Disney World Resort, Disney Channel, ESPN, ABC Network, Pixar, vacation clubs, cruises, and of course Mickey Mouse -- these are just some of the things that has made The Walt Disney Company (DIS) arguably the most recognizable brand in America. And Mickey Mouse is travelling across the globe -- expanding its timeless distribution of movies and resorts into emerging markets, particularly in Asia.
I am bullish on Disney, because I see it as long-term value stock. Firstly, it has a sustainable grip on its market and is well diversified across five key offerings: media networks, parks and resorts, studio entertainment, consumer products, and interactive media. This is an exceptional business mix with equally exceptional synergistic value. Put differently, the whole is much better than the parts. That is not to say, however, that Disney would not perform well if any of these divisions were suddenly spun off.
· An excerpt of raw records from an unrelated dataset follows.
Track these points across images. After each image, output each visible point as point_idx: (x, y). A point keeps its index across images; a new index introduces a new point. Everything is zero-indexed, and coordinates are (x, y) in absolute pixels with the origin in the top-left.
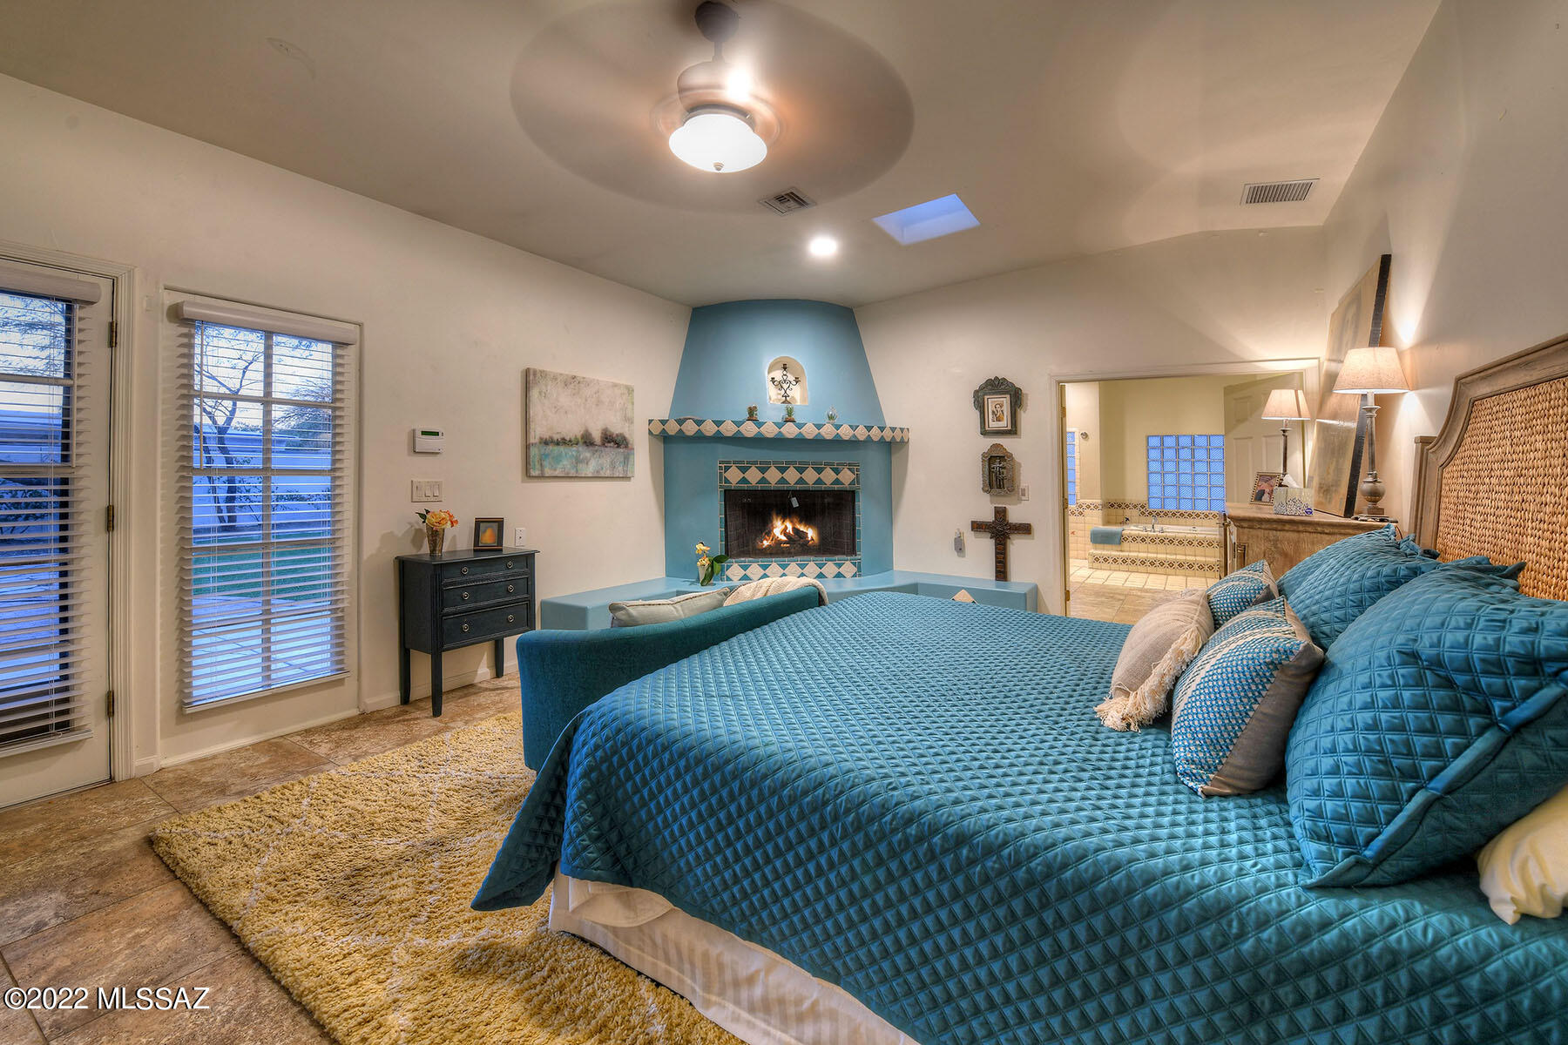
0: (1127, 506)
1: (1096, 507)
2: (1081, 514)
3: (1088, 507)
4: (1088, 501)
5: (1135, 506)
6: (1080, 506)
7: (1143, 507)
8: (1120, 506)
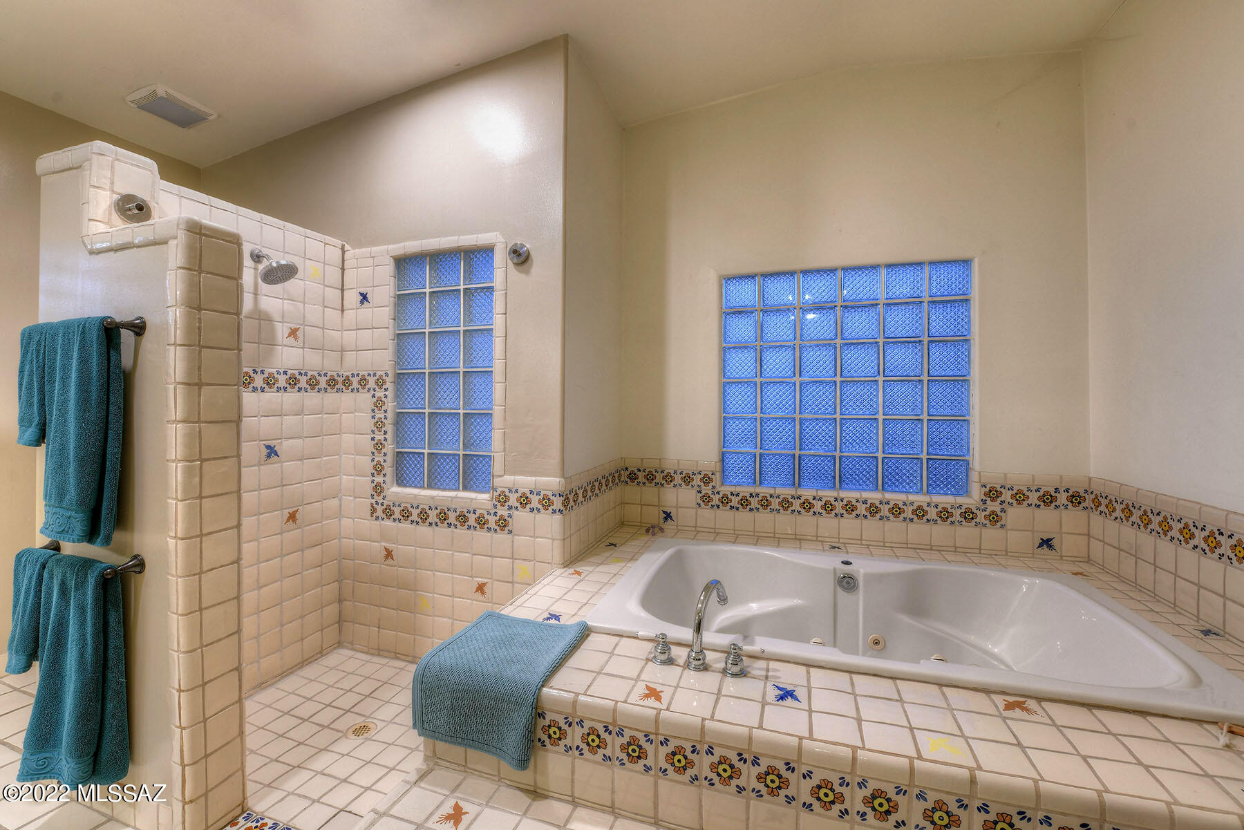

It would -- Disney excels across the board.
Accordingly, 3Q 2011 results beat expectations with 7% growth in sales and were generally impressive all around. Consumer products and interactive media stood out at a 13% and 27.4% respective gain from last year's 3Q. Over the next two years, I forecast strong growth performance from all categories -- including media networks at around 8.6%.
If you have ever wondered how much percent of Disney's revenue comes from parks & resorts or media entertainment, see the pie chart below. The numbers come from Disney's 2010 annual statement when the company had approximately $38.1B in sales.
Of the $17.2B in revenue generated from Disney's media business, slightly more than two-thirds came from cable networks. The other third came from broadcasting. As for the $10.8B in revenue generated from parks & resorts, interestingly, an impressive 22% came from international markets. Moreover, international sales increased by 6% in parks & resorts and was virtually flat for domestic in 2010. As one can imagine, this category has low operating margins at 12.2%.
It is particularly noteworthy that the company grew internationally in resorts. This is the second chief reason I am bullish on Disney. While the company has a worldwide appeal, I believe it has incredible potential to tap much further in the emerging markets. The timelessness of the brand can be made compatible in other nations. Disney's stellar management has taken steps in the right direction over the years.
To review, Disney has 51% ownership of Disneyland Paris, 40% ownership of Euro Disney S.C.A., and a 47% ownership of Hong Kong Disneyland Resort. It has licenses for Tokyo Disney Resort in Japan. It operates 211 stores in North America, but also 104 stores in Europe and 48 more stores in Japan. Its media business stretches across geographic borders. Pixar, Touchstone Pictures, Dimension, and Walt Disney Pictures have captivated audiences worldwide. The company even distributes the hit Japanese classic, "Spirited Away." While this is a nice start, Disney still nevertheless has a long way to go before it has the sort of appeal that it does in America.
Disney also offers a hidden bonus: its real estate. The iconic Walt Disney Resort in Orlando, Florida sits on 25K acres (most of it unoccupied). For an investor looking to get involved in different asset classes, Disney offers a simplistic solution. This real estate is enhanced by 17 owned and operated hotels on the Orlando resort and 3 more on Disneyland Resort. This portfolio will be enhanced by international expansion, which will give investors nice exposure to real estate in emerging markets. In a stagnating US economy, this reduces much of the risk otherwise inherent in Disney.
Cash flow per share was strong at around $3.65--much higher than that of the market overall. Top-line growth is also solid for such a large company: I estimate 8% to $41.1B from 2010 to 2011 and 6.3% more the following year. Estimates for EPS growth is 20.3%, 16.9%, and 15.1% for 2011, 2012, and 2013, respectively. That puts EPS at $3.35 for 2013.
In conclusion, I believe that Disney has tremendous untapped potential in the global market and is heading the right direction. It is well diversified, has great management, and is undervalued. It currently trades at 13.3x past earnings and 10.8x forward earnings. With a 36.9% discount to its consensus target price of $43.04 and tremendous upside, Mickey Mouse is a brand to strongly consider.